**Request**
Would you write out the entries below word for word, omitting the pictures?

··········

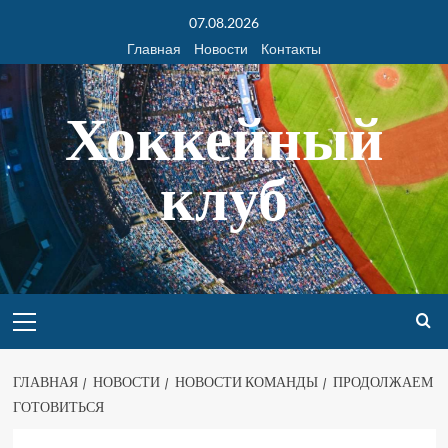
07.08.2026
Главная
Новости
Контакты
Хоккейный
клуб
ГЛАВНАЯ
НОВОСТИ
НОВОСТИ КОМАНДЫ
ПРОДОЛЖАЕМ
ГОТОВИТЬСЯ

··········

**Response**
07.08.2026
Главная
Новости
Контакты
Хоккейный
клуб
ГЛАВНАЯ
НОВОСТИ
НОВОСТИ КОМАНДЫ
ПРОДОЛЖАЕМ
ГОТОВИТЬСЯ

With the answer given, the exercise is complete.